→ **Goal of the exercise**
Please transcribe the data that follows without the pictures, keeping every word the same.

→ **Given data**
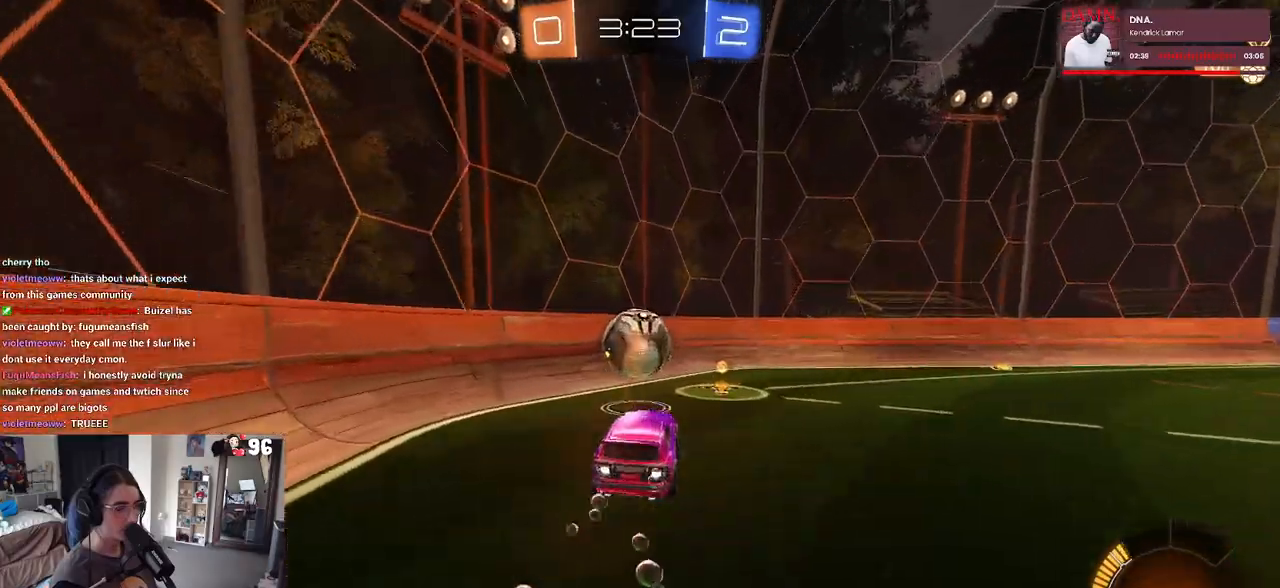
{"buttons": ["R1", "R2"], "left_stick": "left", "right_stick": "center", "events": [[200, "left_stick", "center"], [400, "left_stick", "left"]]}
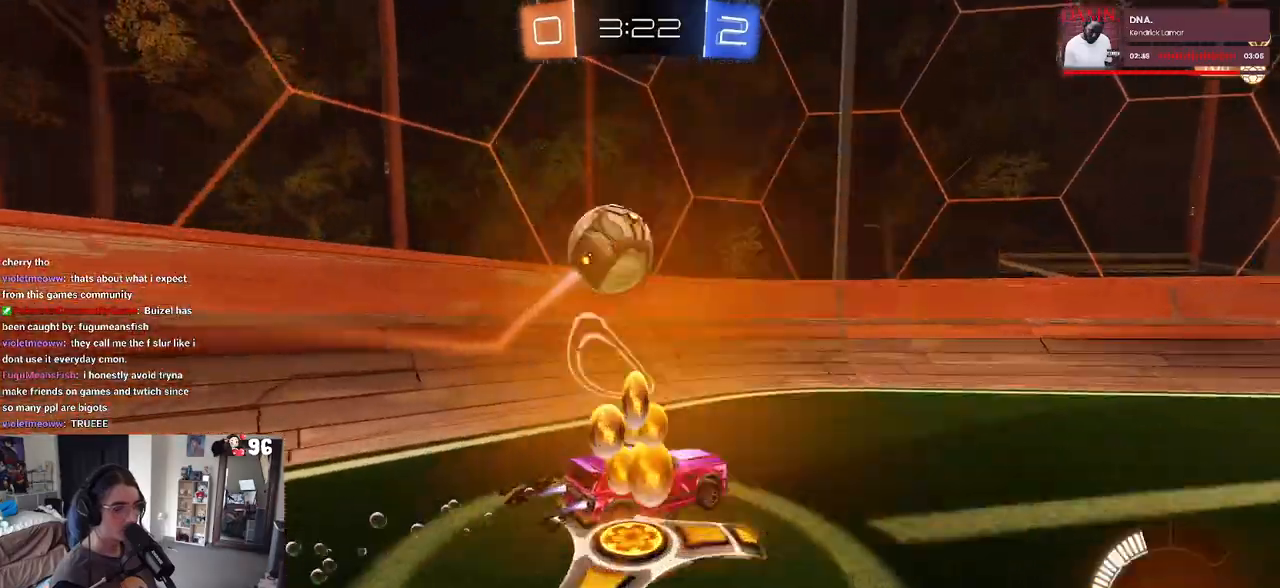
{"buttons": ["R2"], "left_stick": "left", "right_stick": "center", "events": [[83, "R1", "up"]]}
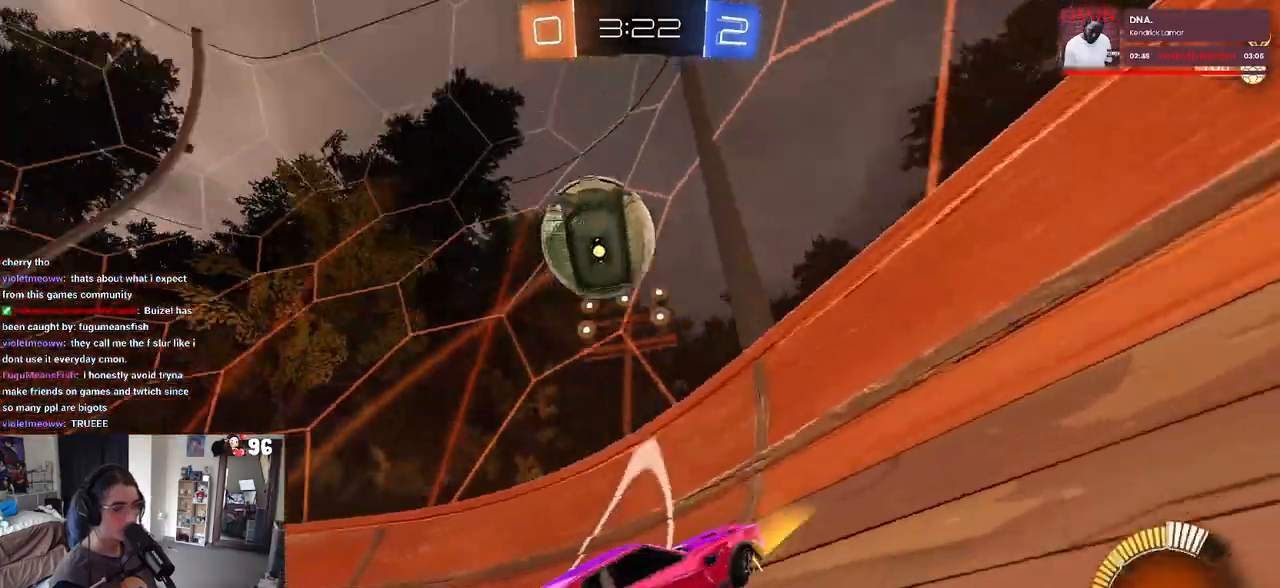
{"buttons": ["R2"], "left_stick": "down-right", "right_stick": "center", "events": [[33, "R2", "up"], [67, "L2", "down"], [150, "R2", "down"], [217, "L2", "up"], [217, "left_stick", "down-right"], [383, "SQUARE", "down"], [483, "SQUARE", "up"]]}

→ **Response for this exercise**
{"buttons": ["R1", "R2"], "left_stick": "left", "right_stick": "center", "events": [[200, "left_stick", "center"], [400, "left_stick", "left"]]}
{"buttons": ["R2"], "left_stick": "left", "right_stick": "center", "events": [[83, "R1", "up"]]}
{"buttons": ["R2"], "left_stick": "down-right", "right_stick": "center", "events": [[33, "R2", "up"], [67, "L2", "down"], [150, "R2", "down"], [217, "L2", "up"], [217, "left_stick", "down-right"], [383, "SQUARE", "down"], [483, "SQUARE", "up"]]}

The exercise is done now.